Un homme tué de deux coups de poing dans une gare routière
Les faits remontent au 11 juillet 2024. En marge des festivités, un espace de gare routière avait été aménagé pour accueillir les navettes de l’événement. C’est dans un bus à l’arrêt qu’une dispute éclate entre l’accusé et un festayré âgé de 58 ans. La nature exacte du différend n’a jamais été totalement élucidée : l’homme évoquait initialement des propos à caractère raciste, avant de se rétracter au cours du procès.
La confrontation se poursuit à l’extérieur du véhicule. L’accusé, ancien pratiquant de boxe, porte deux coups de poing au visage de sa victime. Celle-ci s’effondre, inconsciente. Transportée d’urgence à l’hôpital, elle décède cinq jours plus tard des suites d’un grave traumatisme crânien et d’un œdème encéphalique majeur, comme l’a établi l’autopsie.
Un profil jugé particulièrement dangereux
Au moment des faits, l’accusé portait déjà un lourd passé judiciaire : dix-sept condamnations antérieures, notamment pour violences conjugales, violences avec arme et menaces de mort. Lors de ses réquisitions, l’avocate générale a requis vingt ans de réclusion criminelle, soulignant que l’homme « n’avait laissé aucune chance » à une victime décrite comme « alcoolisée, inoffensive et hors d’état de nuire ». Elle a également pointé son « absence totale de remise en question » et une « dangerosité criminologique » confirmée par les experts psychiatriques.
« Il a tué un homme pour rien », a-t-elle déclaré, estimant que c’est « la rage et la colère » qui avaient guidé les gestes de l’accusé.
La défense invoque une escalade verbale perçue comme une agression
Du côté de la défense, Me Nicolas Pulido a développé une tout autre lecture des événements. Selon l’avocat, son client s’était « senti agressé » face à une « escalade de violences verbales » qu’il aurait vécue comme une situation de « stigmatisation ». Un argumentaire qui n’a pas convaincu les jurés, qui ont finalement retenu une peine d’un an inférieure aux réquisitions, rapporte Le Parisien.
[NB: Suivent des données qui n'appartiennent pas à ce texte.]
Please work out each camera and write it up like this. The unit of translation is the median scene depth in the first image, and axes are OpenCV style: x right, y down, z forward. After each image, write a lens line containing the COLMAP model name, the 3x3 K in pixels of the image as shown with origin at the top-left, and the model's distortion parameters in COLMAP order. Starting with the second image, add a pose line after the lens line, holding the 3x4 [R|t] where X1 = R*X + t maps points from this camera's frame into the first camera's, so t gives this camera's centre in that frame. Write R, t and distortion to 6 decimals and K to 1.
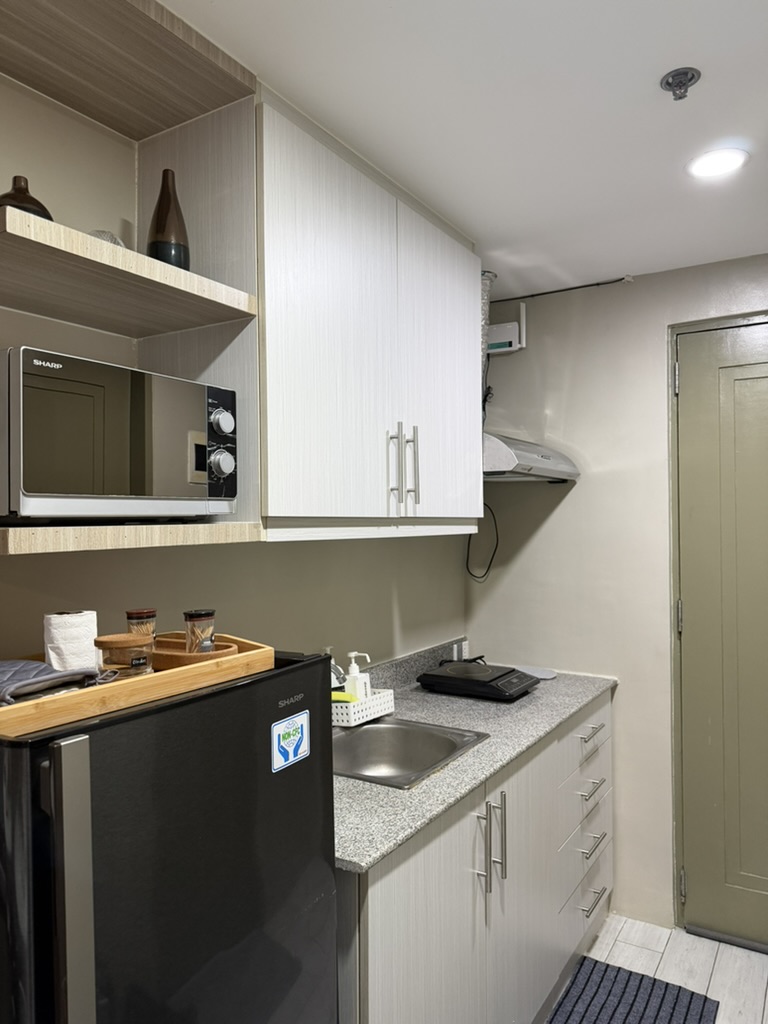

À l’annonce du verdict, l’accusé a proféré des menaces à l’encontre des parties civiles, contraint au calme par sa propre mère présente dans la salle d’audience.
Bayonne endeuillée deux années de suite
Ce drame rappelle douloureusement un précédent survenu lors de l’édition 2023 des fêtes de Bayonne. Un habitant du centre-ville avait alors été roué de coups après avoir interpellé un groupe de fêtards surpris en train d’uriner devant sa porte. Il était décédé des suites de ses blessures. Deux drames consécutifs qui interrogent sur les conditions de sécurité entourant cet événement populaire, qui attire chaque année plus d’un million de visiteurs.